Open turian opened 1 year ago
Hi @turian, thanks for the feature request! TorchAudio generally aims to add models that have demonstrated more sustained success, which often means not adding new SoTA models when they initially come out. This is also dependent on user interest though, so we're curious what you're interested in using HTDemucs in torchaudio for?
And since we already have the HDemucs architecture, adding HTDemucs may not be too difficult, so we'll definitely keep this in mind and track it in the upcoming months and see if the team (or an external user) has the bandwidth to add it!
+1 for adding HTDemucs!
@carolineechen is compared SOTA for a while, besides RoFormer which is the new hotness.
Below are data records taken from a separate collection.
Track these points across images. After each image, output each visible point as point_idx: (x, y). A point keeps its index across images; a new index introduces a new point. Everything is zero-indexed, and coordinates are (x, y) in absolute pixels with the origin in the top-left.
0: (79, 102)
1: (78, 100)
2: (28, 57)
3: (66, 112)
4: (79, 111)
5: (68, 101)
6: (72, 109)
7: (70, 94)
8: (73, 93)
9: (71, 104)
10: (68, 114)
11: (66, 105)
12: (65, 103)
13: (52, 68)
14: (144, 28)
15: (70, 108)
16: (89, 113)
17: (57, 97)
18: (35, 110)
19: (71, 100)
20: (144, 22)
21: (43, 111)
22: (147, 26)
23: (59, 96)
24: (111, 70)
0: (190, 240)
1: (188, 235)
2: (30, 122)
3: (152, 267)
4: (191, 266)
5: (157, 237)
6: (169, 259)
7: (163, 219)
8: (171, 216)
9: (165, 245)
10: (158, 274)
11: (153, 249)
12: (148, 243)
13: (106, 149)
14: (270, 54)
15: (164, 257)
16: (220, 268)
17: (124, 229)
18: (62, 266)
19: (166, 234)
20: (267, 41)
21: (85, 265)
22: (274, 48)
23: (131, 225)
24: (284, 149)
And RoFormer is only slightly better, takes much longer to train, and subjectively isn't as good for music producer listeners because its spectrograms are too clean.
@carolineechen Another benefit of HTDemucs versus HDemucs is that it a much more flexible model to work with.
Section 3 of Rouard et al 2022:
"Unlike the original Hybrid Demucs which required careful tuning of the model parameters (STFT window and hop length, stride, paddding [sic], etc.) to align the time and spectral representation, the cross-domain Transformer Encoder can work with heterogeneous data shape, making it a more flexible architecture."
🚀 The feature
HTDemucs (Hybrid Transformer Demucs) model
Motivation, pitch
torchaudio currently supports HDemucs (Hybrid Demucs). Facebook has just released the code for HTDemucs (Hybrid Transformer Demucs) which is state of the art and far superior the HDemucs.
Alternatives
Use the facebook htdemucs code instead of torchaudio.
Additional context
htdemucs is now the default in FB's demucs repo and pypi package.